**PROBLEM 1**
Answer these questions about the block-and-cylinder problem:
(a) What kind of surface does the block rest on?
(b) According to the solution, why does the system conserve its horizontal momentum?
(c) What does vcb stand for?
**PROBLEM 2**
Reproduce word for word the part of the block-and-cylinder problem starting at "Q: A block of" and ending at "of the track?".

**EXTRACT PROVIDED**
"""
Q: A block of mass M with a semicircular track of radius R rest on a horizontal frictionless surface. A uniform cylinder of radius r and mass m is released from rest at the top point A. The cylinder slips in the semicircular frictionless track. How far the block moved when the cylinder reaches the bottom of the track?
Sol: Since no net horizontal force acts on the system, it conserves its horizontal momentum.
$\displaystyle \vec{P} = M \vec{v_b} + m \vec{v_c} = 0 $ .
Because initially the system was stationary.
$\displaystyle M \vec{v_b} + m \vec{v_c} = 0 $ , Where $\vec{v_b}$ & $\vec{v_c}$ are the horizontal component of velocities of the block and the cylinder respectively
vcb = velocity of the cylinder relative to the block = v (say)
"""
Page-level text extractions:
"""
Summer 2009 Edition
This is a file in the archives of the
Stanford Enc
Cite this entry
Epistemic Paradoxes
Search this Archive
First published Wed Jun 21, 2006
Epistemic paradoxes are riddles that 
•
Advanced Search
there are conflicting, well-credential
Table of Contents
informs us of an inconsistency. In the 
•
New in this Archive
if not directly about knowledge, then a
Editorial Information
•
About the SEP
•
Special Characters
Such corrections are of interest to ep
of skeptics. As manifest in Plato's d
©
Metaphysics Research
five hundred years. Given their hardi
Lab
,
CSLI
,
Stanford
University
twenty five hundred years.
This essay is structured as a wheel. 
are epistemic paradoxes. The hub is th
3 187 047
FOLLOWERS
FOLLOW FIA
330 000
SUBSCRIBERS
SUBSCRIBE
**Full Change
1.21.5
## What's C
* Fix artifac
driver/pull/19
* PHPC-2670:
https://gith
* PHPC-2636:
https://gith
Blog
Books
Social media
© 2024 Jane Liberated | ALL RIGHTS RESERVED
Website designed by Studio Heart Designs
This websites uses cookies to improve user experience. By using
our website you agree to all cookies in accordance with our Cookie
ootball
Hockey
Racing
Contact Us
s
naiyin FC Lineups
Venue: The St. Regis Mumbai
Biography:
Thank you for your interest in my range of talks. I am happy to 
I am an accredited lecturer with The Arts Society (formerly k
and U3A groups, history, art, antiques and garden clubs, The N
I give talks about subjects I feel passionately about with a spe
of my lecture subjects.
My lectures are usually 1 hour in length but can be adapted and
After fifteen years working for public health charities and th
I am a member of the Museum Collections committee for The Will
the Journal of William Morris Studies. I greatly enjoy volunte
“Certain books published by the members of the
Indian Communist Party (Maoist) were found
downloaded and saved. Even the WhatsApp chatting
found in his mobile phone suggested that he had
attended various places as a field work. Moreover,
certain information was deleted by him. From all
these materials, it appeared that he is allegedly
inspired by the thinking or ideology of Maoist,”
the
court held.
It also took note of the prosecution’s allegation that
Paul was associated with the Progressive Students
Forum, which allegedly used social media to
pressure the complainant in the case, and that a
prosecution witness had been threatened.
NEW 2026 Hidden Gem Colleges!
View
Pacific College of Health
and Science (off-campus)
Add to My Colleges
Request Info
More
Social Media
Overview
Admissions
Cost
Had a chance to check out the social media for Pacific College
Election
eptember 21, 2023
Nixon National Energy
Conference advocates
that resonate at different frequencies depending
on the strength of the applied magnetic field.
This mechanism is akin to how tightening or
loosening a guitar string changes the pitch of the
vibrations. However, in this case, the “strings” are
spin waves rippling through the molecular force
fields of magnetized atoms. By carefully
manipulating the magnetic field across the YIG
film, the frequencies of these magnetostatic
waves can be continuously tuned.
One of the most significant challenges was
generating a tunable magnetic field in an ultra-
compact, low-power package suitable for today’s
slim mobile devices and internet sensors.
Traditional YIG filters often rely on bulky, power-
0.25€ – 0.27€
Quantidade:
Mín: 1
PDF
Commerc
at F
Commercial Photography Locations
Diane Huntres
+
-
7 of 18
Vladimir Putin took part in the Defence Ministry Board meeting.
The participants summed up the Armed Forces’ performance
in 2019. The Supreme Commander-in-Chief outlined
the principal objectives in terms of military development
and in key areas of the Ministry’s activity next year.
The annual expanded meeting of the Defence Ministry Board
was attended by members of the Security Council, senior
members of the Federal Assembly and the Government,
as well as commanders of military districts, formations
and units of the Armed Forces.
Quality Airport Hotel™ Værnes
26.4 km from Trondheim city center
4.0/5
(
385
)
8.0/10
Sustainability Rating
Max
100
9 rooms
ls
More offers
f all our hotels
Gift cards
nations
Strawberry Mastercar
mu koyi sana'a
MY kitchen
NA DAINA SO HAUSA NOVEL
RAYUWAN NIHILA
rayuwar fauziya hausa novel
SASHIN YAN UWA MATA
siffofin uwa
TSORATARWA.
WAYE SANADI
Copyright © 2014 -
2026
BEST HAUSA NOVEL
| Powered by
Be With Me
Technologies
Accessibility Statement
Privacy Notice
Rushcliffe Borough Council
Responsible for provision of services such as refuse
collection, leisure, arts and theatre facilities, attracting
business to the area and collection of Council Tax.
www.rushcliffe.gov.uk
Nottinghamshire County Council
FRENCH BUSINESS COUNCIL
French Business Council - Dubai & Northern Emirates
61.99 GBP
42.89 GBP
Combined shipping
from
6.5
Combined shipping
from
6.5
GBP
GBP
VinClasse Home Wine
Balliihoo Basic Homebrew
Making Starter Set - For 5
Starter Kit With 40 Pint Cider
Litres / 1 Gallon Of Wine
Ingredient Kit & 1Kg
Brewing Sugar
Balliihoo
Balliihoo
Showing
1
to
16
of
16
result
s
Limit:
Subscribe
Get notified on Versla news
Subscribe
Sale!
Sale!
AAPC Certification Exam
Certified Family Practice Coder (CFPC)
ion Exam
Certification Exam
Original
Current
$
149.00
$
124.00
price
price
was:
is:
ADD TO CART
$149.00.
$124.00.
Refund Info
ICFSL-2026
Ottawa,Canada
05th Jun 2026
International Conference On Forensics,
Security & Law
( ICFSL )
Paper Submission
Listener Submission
"""
**WRITTEN REPLY 1**
(a) A horizontal frictionless surface.
(b) No net horizontal force acts on the system.
(c) The velocity of the cylinder relative to the block.

**WRITTEN REPLY 2**
Q: A block of mass M with a semicircular track of radius R rest on a horizontal frictionless surface. A uniform cylinder of radius r and mass m is released from rest at the top point A. The cylinder slips in the semicircular frictionless track. How far the block moved when the cylinder reaches the bottom of the track?